The call stack in ocamldebug is the real call stack, so functions that have made a tail call don't show up in it. This is confusing. How can I get a backtrace that includes tail calls?
The easiest way is to change your function so that it is not tail-recursive anymore. This is what I use when I want good backtraces displayed when an exception aborts the program (no need for ocamldebug in this case, running the program under OCAMLRUNPARAM="b" is enough; documentation).
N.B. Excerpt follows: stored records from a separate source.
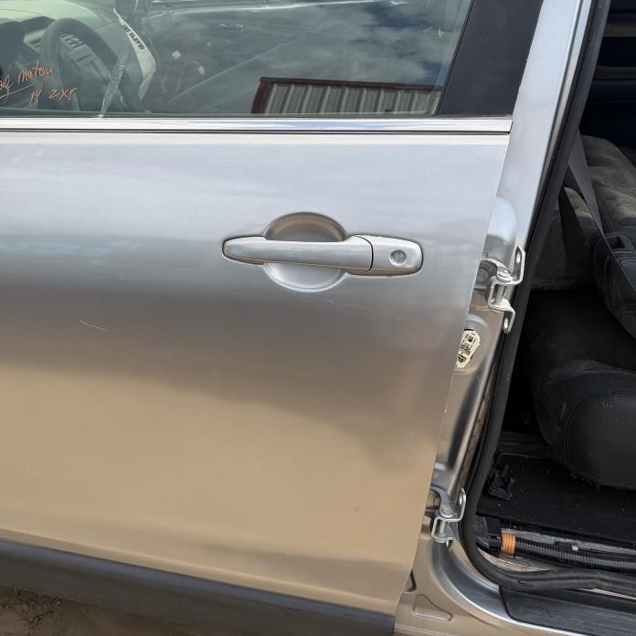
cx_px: 154
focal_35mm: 39
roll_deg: -0.9
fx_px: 811
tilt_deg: -21.9
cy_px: 199
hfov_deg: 41.5
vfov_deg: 42.1
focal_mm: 6.76
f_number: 1.78
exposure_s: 1/2703
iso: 80
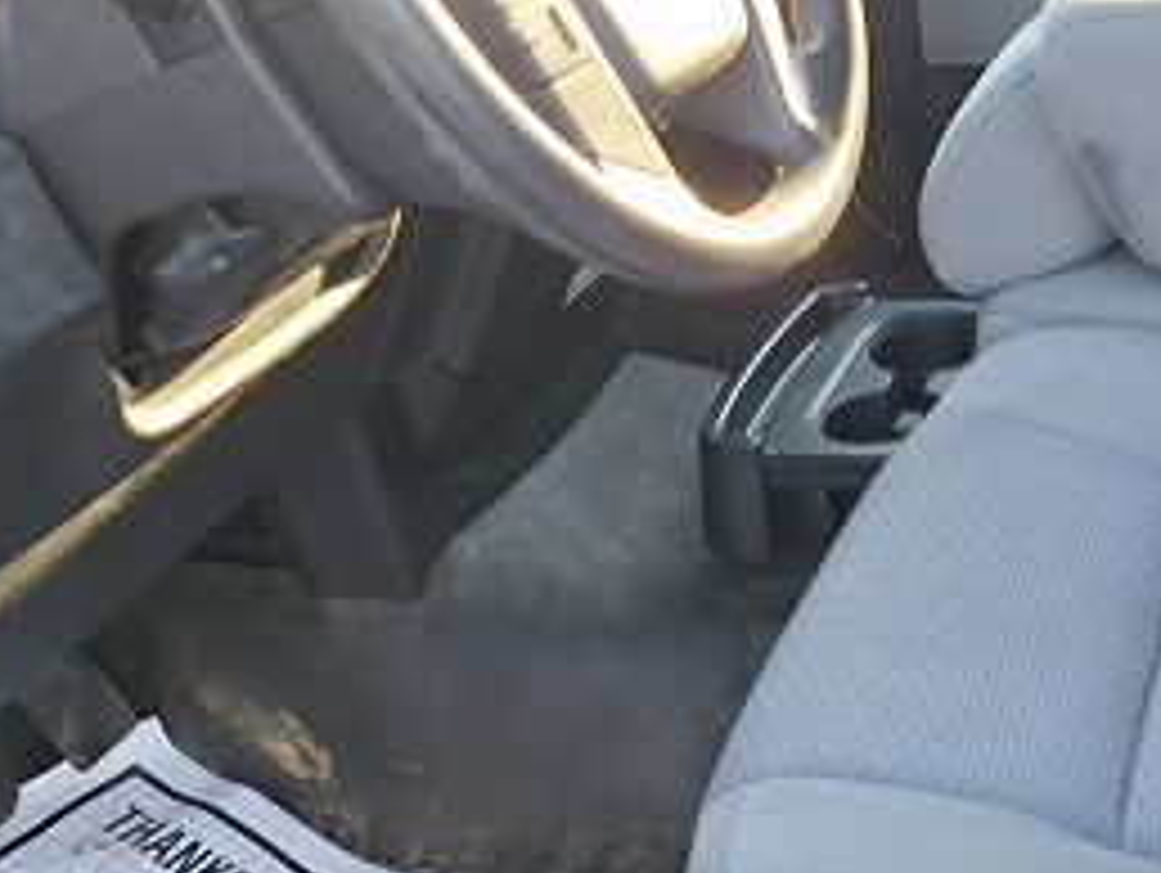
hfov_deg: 31.1
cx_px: 1179
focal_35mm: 57
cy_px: 382
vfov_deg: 25.7
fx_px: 1914
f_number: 1.8
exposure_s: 1/134
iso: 40
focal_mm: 5.54
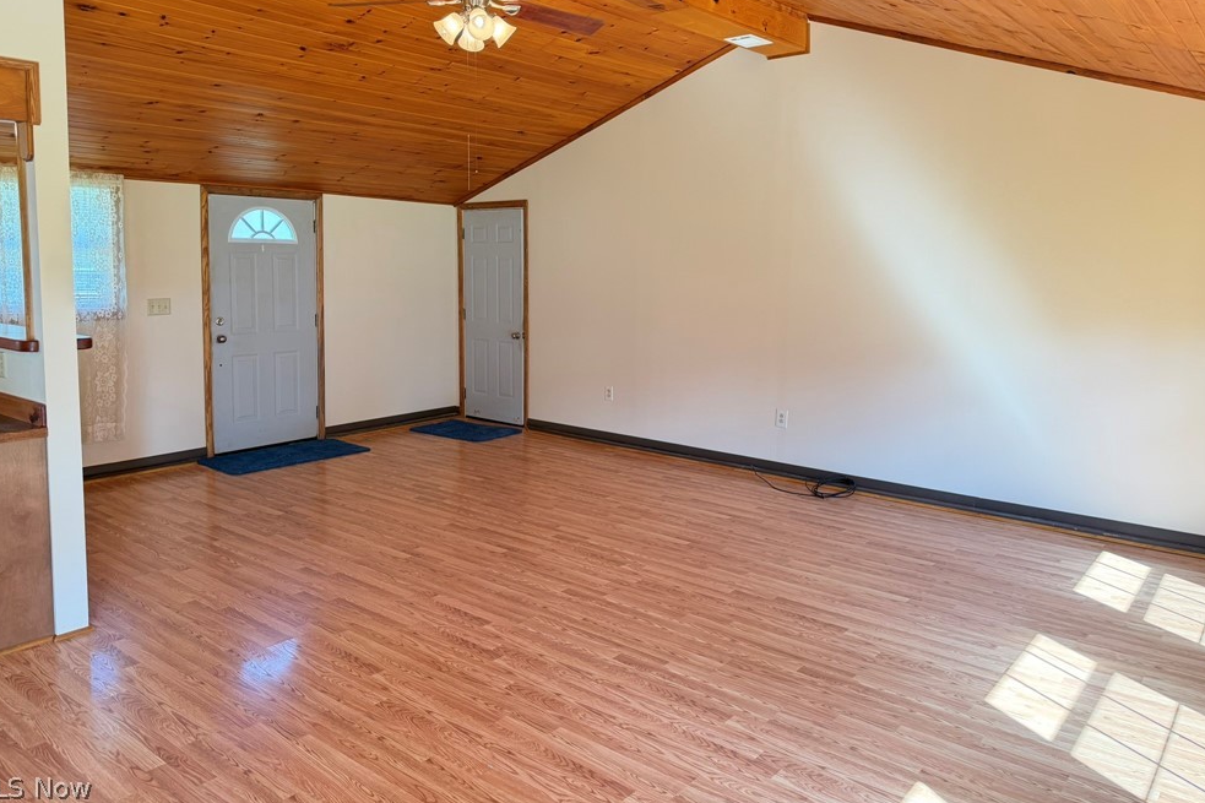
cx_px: 591
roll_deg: -0.5
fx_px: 870
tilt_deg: -5.2
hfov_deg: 69.4
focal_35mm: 26
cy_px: 337
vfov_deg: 49.3
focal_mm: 6.76
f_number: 1.78
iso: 320
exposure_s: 1/120
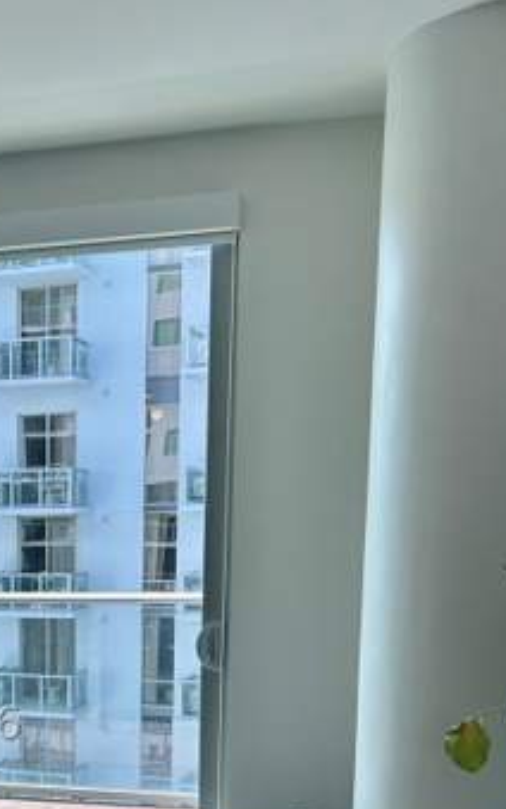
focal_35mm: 52
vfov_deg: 36.5
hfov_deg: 23.5
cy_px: 723
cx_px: -36
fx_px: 1147
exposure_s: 1/692
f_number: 1.5
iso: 50
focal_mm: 5.7
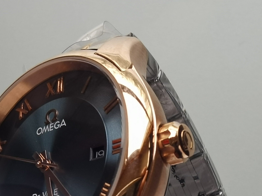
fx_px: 447
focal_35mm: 59
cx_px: 67
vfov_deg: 24.4
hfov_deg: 32.1
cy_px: 159
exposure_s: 1/50
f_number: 2.2
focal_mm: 2.26
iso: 50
My personal technique is to change the tail call into
let result = <tail call> in result
Ocaml mostly compile the code as it is written, and in this case it's great: the compiler doesn't inline this and you get a nice-looking backtrace. Of course you can easily remove this deoptimization once the bug is found.
(This works fine when you have only a few tail calls; if you have a lot of them, you can wrap the whole function body into a let result = <body> in result, but I find it a bit less convenient and clear.)
If you need the function to still be taill-call (e.g., you have a OS-set stack size limit that you may exhaust), you could reify the call stack for this function into a data structure, turning
let rec f arg1 arg2 .. argN =
...
f arg1' arg2' .. argN'
into
let rec f stack arg1 arg2 .. argN =
let stack' = (arg1,arg2,..,argN)::stack in
...
f stack' arg1' arg2' .. argN'
Then you can, in a ocamldebug, examine the value of the stack variable, to get a function-specific stack trace.
To see where the real tail call is, I can repeatedly type "start" to reverse execute and pop the stack until I get to the call destination of interest, and then backstep. Laborious, and has to be done on a call-by-call basis, but it works.